We call them Christmas cactus, but did you know there are actually three different holiday cacti? Christmas, Thanksgiving and Easter. All are in the succulent family and grow in the trees of the rainforest in South America but they all bloom at different times of the year.

It can be confusing to tell them apart so let’s look at each one for identification.

The Christmas cactus has wide and flat segmented leaves that are smaller and rounder than the Thanksgiving cactus.  The edges of the leaves are smooth and scalloped. 

The flowers can be white, red or yellow.  Their bloom time is usually in December but they may produce a stray bloom at other times of the year.  The Christmas cactus has purplish-brown anthers and the flowers are symmetrical and the leaves and flowers droop straight down.

The Thanksgiving cactus has broad segmented leaves with pointed edges on each side that resemble a crab’s claw.

The flowers are pink, red, white or yellow and will bloom in November.  The anthers are yellow and the flowers are more asymmetrical and grow horizontally from the tips of the stem. The plant itself grows in a more upright form.

The Easter cactus also has flat segmented leaves similar to the Christmas and Thanksgiving Cactus but the scallops on the edges of the leaves are smaller and smoother, there are also small bristles on the end of each leaf which the other two do not have.
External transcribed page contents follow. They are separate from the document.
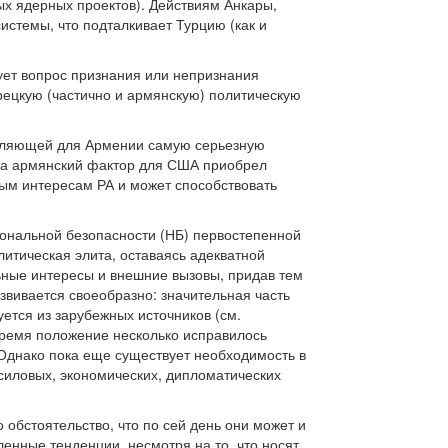
ых ядерных проектов). Действиям Анкары,
стемы, что подталкивает Турцию (как и
зует вопрос признания или непризнания
рецкую (частично и армянскую) политическую
тавляющей для Армении самую серьезную
, а армянский фактор для США приобрел
ным интересам РА и может способствовать
ональной безопасности (НБ) первостепенной
литическая элита, оставаясь адекватной
ные интересы и внешние вызовы, придав тем
звивается своеобразно: значительная часть
ется из зарубежных источников (см.
время положение несколько исправилось
 Однако пока еще существует необходимость в
силовых, экономических, дипломатических
обстоятельство, что по сей день они может и
ленные тенденции, несмотря на то, что носят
The flowers are dark purple, red or pink and are more star-shaped.  The Easter cactus blooms in the spring between April and May. Over all the Easter cactus will be smaller in size than its holiday counterparts.
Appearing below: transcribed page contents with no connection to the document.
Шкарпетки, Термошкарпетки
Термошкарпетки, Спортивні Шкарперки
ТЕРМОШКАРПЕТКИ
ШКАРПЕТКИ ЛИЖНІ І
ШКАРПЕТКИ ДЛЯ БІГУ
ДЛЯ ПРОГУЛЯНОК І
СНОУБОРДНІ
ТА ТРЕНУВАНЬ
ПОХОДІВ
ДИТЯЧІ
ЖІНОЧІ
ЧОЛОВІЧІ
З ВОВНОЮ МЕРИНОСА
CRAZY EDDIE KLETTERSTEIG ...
Now that we know how to tell the difference between the three plants let’s talk about their care.

The perfect soil to plant your cactus is a very well draining mix containing bark pieces that allow water to flow. It’s also a good idea to place a few stones in the bottom of your pot to help with drainage. 

They prefer very bright but indirect light, as direct sun can cause the leaves to burn. They prefer temperatures between 65-75 degrees and prefer 50-60% humidity.

Watering should be done when to top of the soil feels dry. Too much water, or sitting in soggy soil can cause root rot and too little water can cause your cactus not to bloom. 

Feeding with a good cactus fertilizer should be done every two week until a month before its time for the cactus to bloom.

Pruning your cactus will keep it vigorous and healthy but don’t prune it until a month after it has finished blooming. Simply twist the leaf you want to remove at its segment. If your cactus has become large and unruly you can trim up to 1/3 of the plant without causing any damage.

If you want to propagate the sections you remove simply place them in a pot with your potting mix, burying the first segment of the leaf. Your new plant will take root in no time!

Christmas, Thanksgiving and Easter cactus are truly beautiful and one of the most profuse bloomers in the succulent family. With proper care they can prosper for decades. Many become heirlooms with their segments passed down from generation to generation.  If you’ve never grown one of these beauties give them a try!